Louis Dessain, rue de l’Ecossais.

Fourneaux fils, rue de Cérès.

Delamotte-Barrachin, négociant, rue du Cloître.

Curmey, receveur des Droits réunis (c’est à dire percepteur), rue de la Couture.

 

   On est frappé par l’importante présence dans cette liste de l’élite rémoise, politique (le maire et deux adjoints), économique qu’il s’agisse de la laine (Ponsardin-fils, Assy-Villain, Assy-Prevoteau) ou du champagne (Delamotte-Barrachin) et enfin savante (en particulier médicale). A cela il y a évidemment des explications concrètes : une aisance financière qui permet de débourser une somme conséquente, un certain niveau d’étude et de culture. Mais le fait que des personnalités importantes consacrent du temps à ces cours sont révélatrices à la fois de l’engouement de l’époque pour les techniques de mémorisation et de la renommée de Grégoire de Feinaigle. D’ailleurs, quand le maire de Reims, le17 avril 1806, donne au secrétaire de mairie, Louis Tauxier, l’autorisation de à remettre à M Guivard la somme de 2 280 francs correspondant aux 38 souscriptions, il précise que « le cours de mnémonique se trouve fini à la satisfaction des souscripteurs ».  
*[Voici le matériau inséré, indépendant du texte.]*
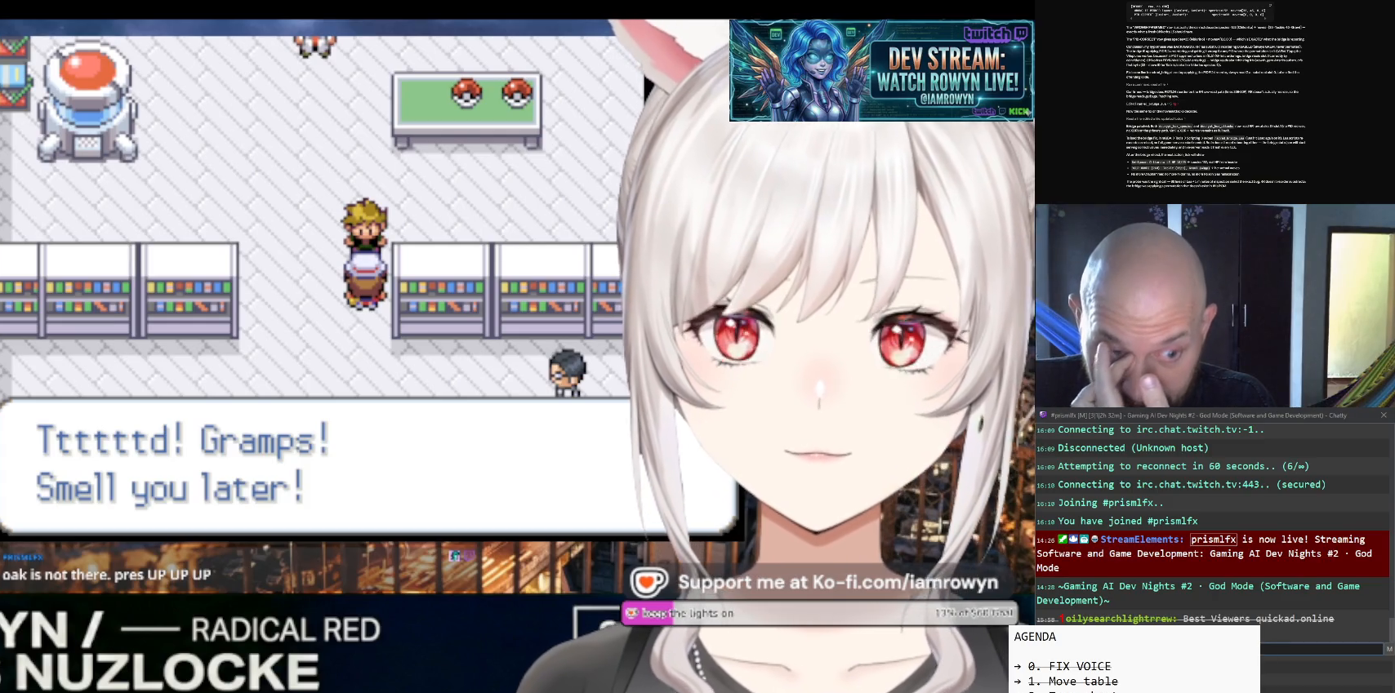
{"buttons": ["DPAD_LEFT"], "events": []}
  De fait, dans un premier temps, le public s’enthousiasme pour la mnémonique comme le montre, toujours en 1806, le succès qu’elle remporte à Paris. Là, capitale oblige, c’est Grégoire de Feinaigle lui-même qui donne une série de cours en novembre. Le décalage de quelques mois avec Reims est peut-être dû aux difficultés qu’il a rencontrées pour obtenir l’appui des autorités, ici le préfet de la Seine, qu’il sollicite en vain pendant plus de 6 mois. Finalement le préfet se résout à demander à Monsieur Blanc, "ancien professeur de Philosophie et de Belles-Lettres, inventeur de l’okygraphie, méthode couronnée par le jury de l’instruction publique" de tester la méthode de Grégoire de Feinaigle. 

 

 

 Il s’agit d’Honoré Blanc (1766-1834) qui a publié en 1801 l’Okygraphie, ou "l'Art de fixer par écrit tous les sons de la parole avec autant de facilité, de promptitude et de clarté que la bouche les exprime" et qui est une sorte de méthode de sténographie (Gallica-BNF). 
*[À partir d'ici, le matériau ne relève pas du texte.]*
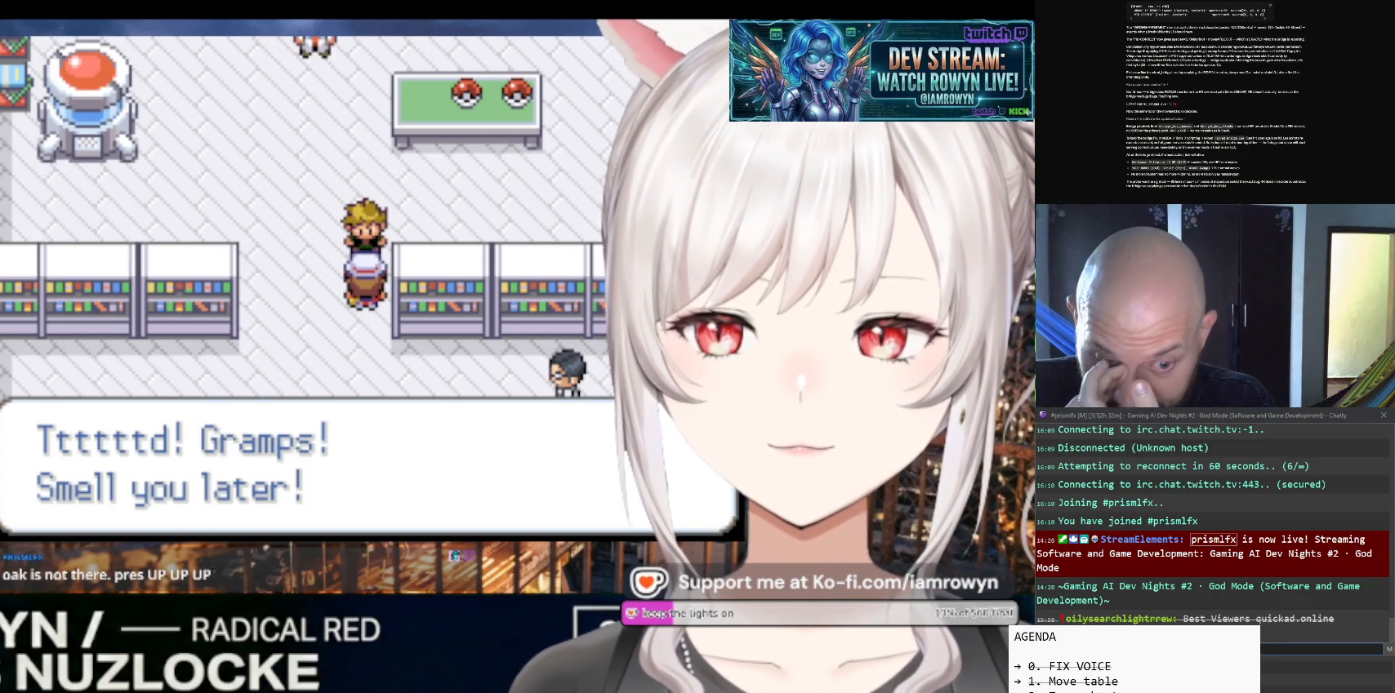
{"buttons": ["DPAD_LEFT"], "events": []}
  Le rapport très favorable qui s’en suit, ainsi que celui du maire du 7e arrondissement qui a organisé dans sa mairie une démonstration menée par Grégoire de Feinaigle et François Guivard, amènent finalement le préfet à apporter son soutien à Grégoire de Feinaigle.  Mais l’enthousiasme du début retombe vite car le système de Feinaigle, s’il est assez astucieux du point de vue des mécanismes de la mémoire tels que la science d’aujourd’hui les explique, est complexe et ne présente pas vraiment dans la vie réelle l’utilité dont son créateur le crédite, ce qui entraîne rapidement beaucoup de déceptions chez ceux qui tentent de s’y initier. Le côté singulier, voire bizarre, de certains de ses aspects, ne tarde pas aussi à attiser les moqueries. 

 

 


 

Texte en ligne sur Google-Books.


 

 

 

  

 

 

  Dès 1807 de Fénaigle  est le sujet d’un vaudeville, Les filles de Mémoire ou le mnémoniste dans lequel il est ouvertement ridiculisé à travers le personnage de FinMerle.

 

  Plusieurs chansons raillent aussi le mnémoniste comme, entre autres, Le marchand d’oubli qui figure dans le chansonnier de la Grande Armée, paru en 1809 et disponible en ligne sur Gallica-BNF).  

   Ces difficultés amènent Grégoire de Feinaigle à quitter la France pour le Royaume- Uni où il continue ses conférences. Finalement, en 1813, il se fixe en Irlande, à Dublin où il ouvre une école. Il décède en 1819.


Le cours de mnémonique donné à Reims en 1806 est emblématique du succès des méthodes de mnémotechnies, en ce début du XIXe, auprès du public cultivé mais aussi de leurs limites. Il ne faut cependant pas oublier que si à l’époque on attendait probablement trop de ces méthodes, les procédés mnémotechniques sont encore largement utilisés de nos jours avec une réelle efficacité.